For many, From Mars… would have been their first Gojira listening experience, but looking back, it’s incredible to note how much of a leap forward in songwriting, performance, and production the album represents.  While the moments of djent-inspired complexity and bruising vocals are all present on their earlier albums, they lack the individuality and ear for hooks and doom heaviness that allows them to stand apart on this and later albums.  The opening track “Ocean Planet” introduces the running theme of the album with gentle whale song, and instantly displays a newfound confidence in their unique identity with riffs built around brutal repeated breakdowns and pinched harmonics, and lyrics preoccupied with the interweaving of nature and human consciousness.  “Backbone” does similar work with a more free-flowing, high tempo approach, blastbeats, expansive guitar sounds, and extended vocal growls.  It’s an attention-grabbing opening salvo filled with diverse sounds, textures, and emotions.  Oddly, having grown up on 90s metal like Machine Head and Fear Factory, Gojira give me a little of everything I’m looking for from heavy music: big guitar sounds, ferocious vocals, double bass pedal action, and loads of pinched harmonics, but with enough hook and melody for me to latch on to.  The main difference being that Gojira wrap it up in the theme of nature and spirituality, so while they’re making you feel like a mean, bad-ass… you’re a caring, mean, bad-ass.
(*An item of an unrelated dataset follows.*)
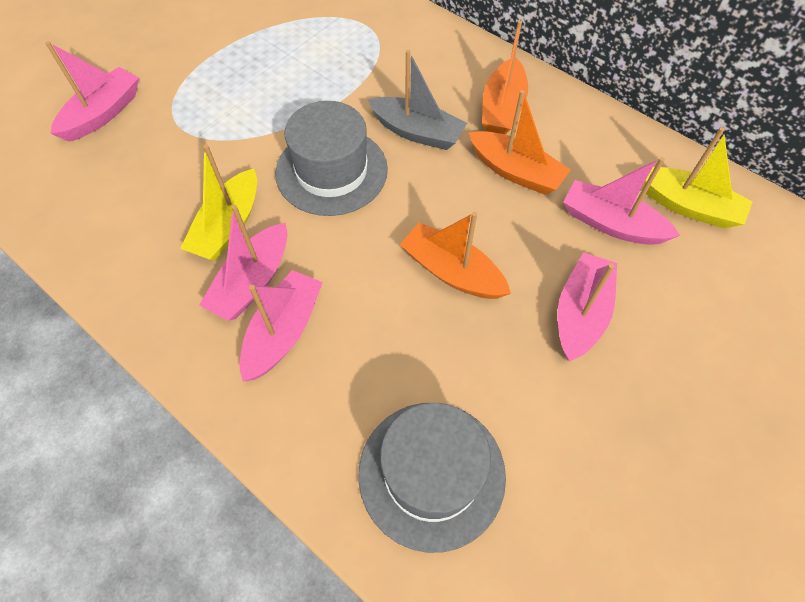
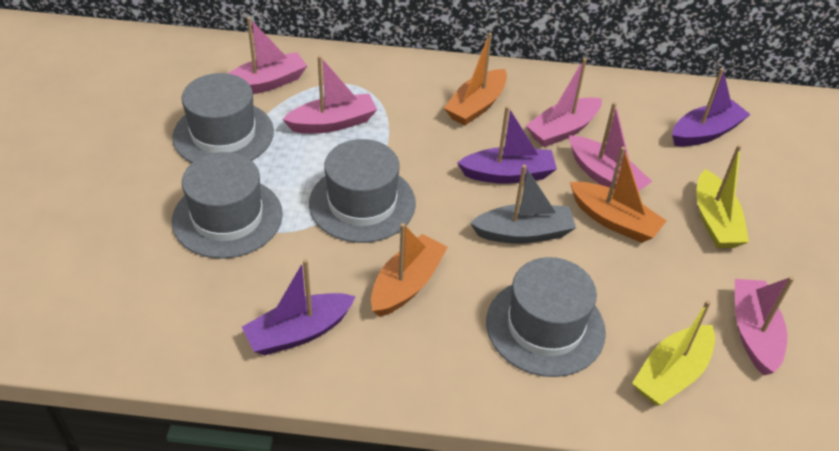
grey hat: [275,101,388,216] [358,403,506,553] = 2 -> [172,73,274,163] [172,152,283,259] [309,139,416,243] [486,257,606,377] = 4
purple boat: none = 0 -> [242,259,356,355] [457,106,557,184] [672,68,751,146] = 3

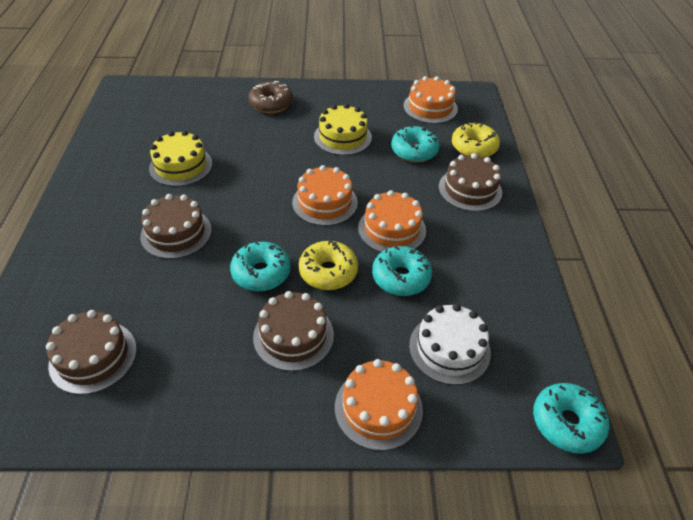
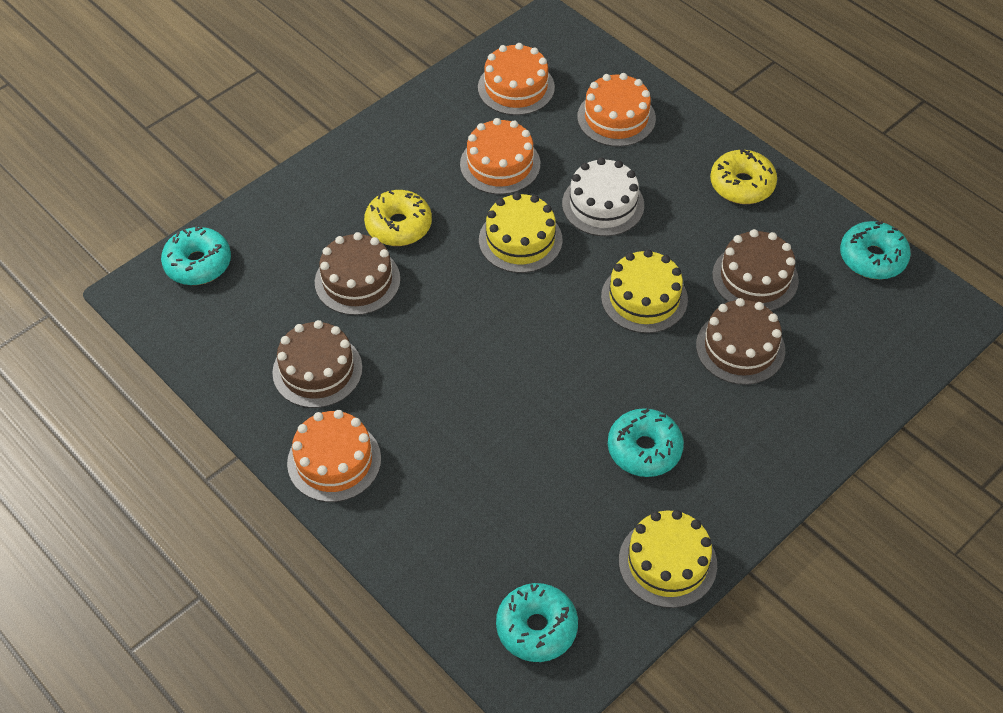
brown donut: [248,81,293,113] = 1 -> none = 0
yellow cake: [149,131,212,187] [314,104,372,155] = 2 -> [479,192,562,273] [601,249,688,333] [619,510,717,608] = 3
Back-to-back tracks “From Mars” and “To Sirius” take us on an abbreviated journey from the former’s gentle, whispered prelude to the enormous, adrenaline-pumping genius of the latter’s opening riff.  Gojira’s ability to take a simple riff and make it feel epic with the infusion of Mario Duplantier’s intense double-bass led drumming, and the elongated vowels of brother Joe’s death vocals is unmatched in metal right now.  At times Joe Duplantier’s cries are like sheet lightning flashing across the sky, leaving only the memory of its existence before the thunder and depth of his death growl comes to remind you of its power.  “The Heaviest Matter in the Universe” and “Global Warming” are the high points of an album that has not a single bad song.  The former is a pit-starting, thrash-death masterpiece that briefly toys with being too heavy before punishing you with the catchiest song about mental and spiritual anguish you’re likely to hear.  The latter closes out the album with a beautiful, diverse, and rich prog-death culmination of the thematic threads introduced with “Ocean Planet”.  Gojira wear their hearts on their sleeves here, unafraid to proclaim a sense of powerlessness in the face of human arrogance and wastefulness:

We are taking everything for granted
I don't think we should do this now
And when I see the smoke all around
I feel like I'm not
From humankind down there
I feel like glaciers are my eyes
And mountains are my head
My heart is ocean
And I feel all alone
Because everybody's wrong

But they are a positive and forward-thinking group so never let go of hope:

I had this dream, our planet surviving
The guiding stars always growing
And all the worlds
The fates all the countries
They're all rebuilding at the same time
I never fell and always believed in
We could evolve and get older
Open your eyes and let all this flow
Now see a new hope is growing inside


From Mars… is a perfect unit.  Nothing stands out too far, there is nothing that doesn’t belong.  It is focused and aggressive, but confident enough to explore and experiment.  It is unendingly catchy, but has enough depth to have you interested in new ways on every return.  Gojira have, in making an album about the dangers the earth faces, channelled their frustration, hopes, and desires into a timeless piece of music.  It has all the sonic qualities that suggest it will age well, and, even 12 years on, it is as vibrant and modern as it was on its release.  I hope, as I imagine the band do, that the album’s warnings of irreversible damage to the planet don’t prove to be as timeless as I think the music itself will.  Let the warnings be heard.